Yeah. The story has it that Leung Jan taught his sons the private system and Chan Wa Shun used to spy on them, which LJ knew. So Leung Jan came up with a "modified" system that he taught while CWS was watching. CWS taught YM the modified system, but one day YM ran into the aging Leung Bik, who easily beat him up. He then taught YM the private system. YM taught all his students but William Cheung the public system, and only taught William Cheung the private system.

According to William Cheung, the differences (abridged) include neutral stance, central line, side neutral stance, footwork, height of tan and bon sau, wrist position in bon. etc.

The "modified" system sounds like a total straw man that no one teaches.

He's stuck to this story since the 1970s or earlier, and I think he sincerely believes the history part at least.

Sounds way too implausible for me, though my instructor was his direct student.


----------



## KPM (Jul 1, 2016)

MATERIAL SHOWN >>
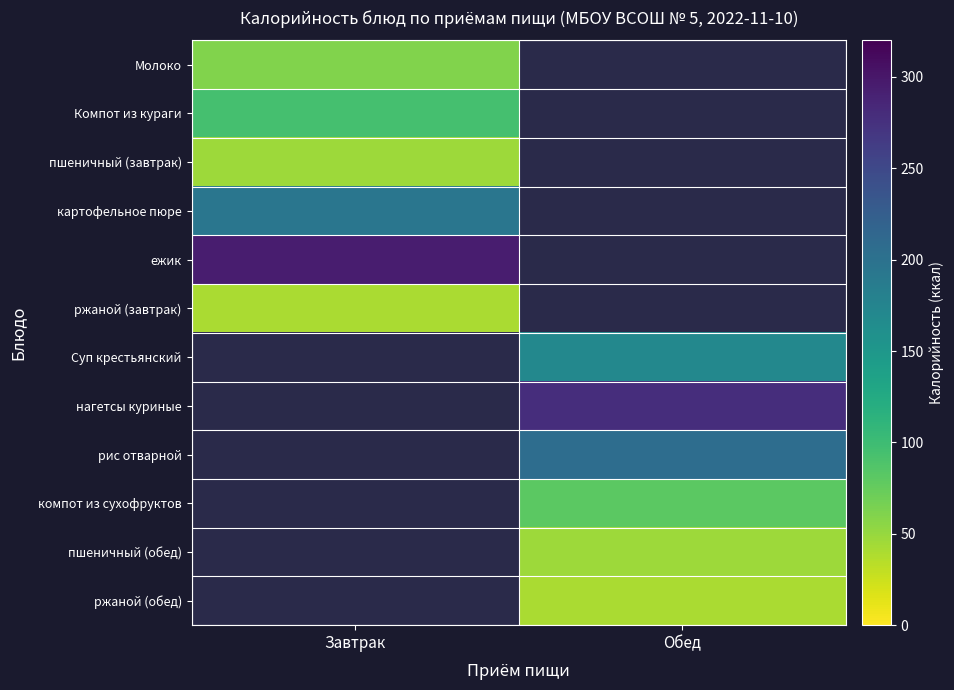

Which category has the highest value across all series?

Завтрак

---

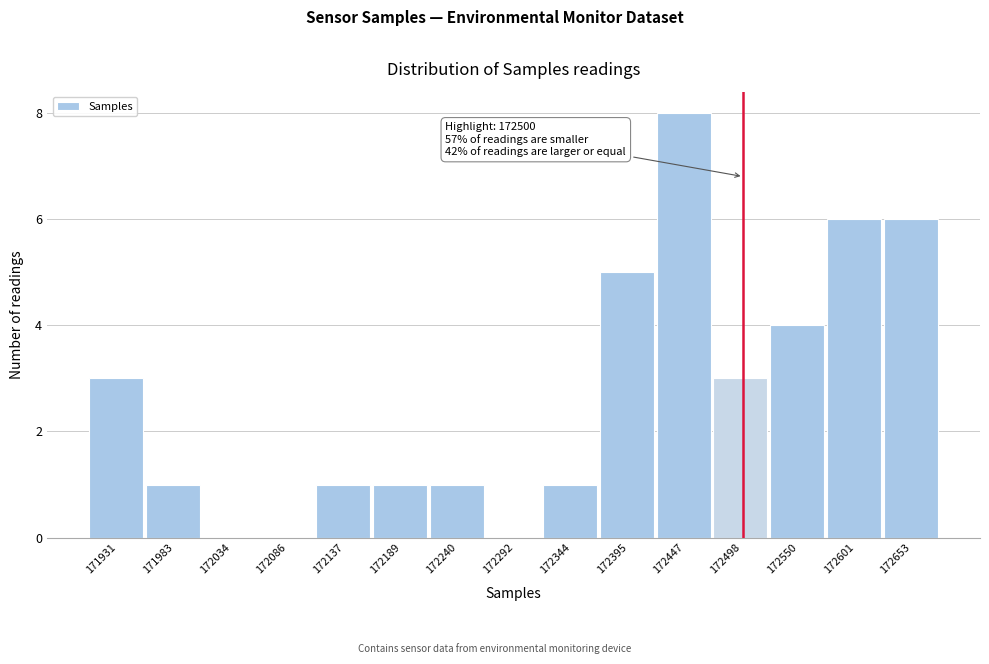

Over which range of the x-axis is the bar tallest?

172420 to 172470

WHAT THIS TASK INVOLVES >> Reproduce, word for word and in full, the forum text above about Leung Jan's private and modified systems.

PROBLEM SOLUTION >>
Yeah. The story has it that Leung Jan taught his sons the private system and Chan Wa Shun used to spy on them, which LJ knew. So Leung Jan came up with a "modified" system that he taught while CWS was watching. CWS taught YM the modified system, but one day YM ran into the aging Leung Bik, who easily beat him up. He then taught YM the private system. YM taught all his students but William Cheung the public system, and only taught William Cheung the private system.

According to William Cheung, the differences (abridged) include neutral stance, central line, side neutral stance, footwork, height of tan and bon sau, wrist position in bon. etc.

The "modified" system sounds like a total straw man that no one teaches.

He's stuck to this story since the 1970s or earlier, and I think he sincerely believes the history part at least.

Sounds way too implausible for me, though my instructor was his direct student.


----------



## KPM (Jul 1, 2016)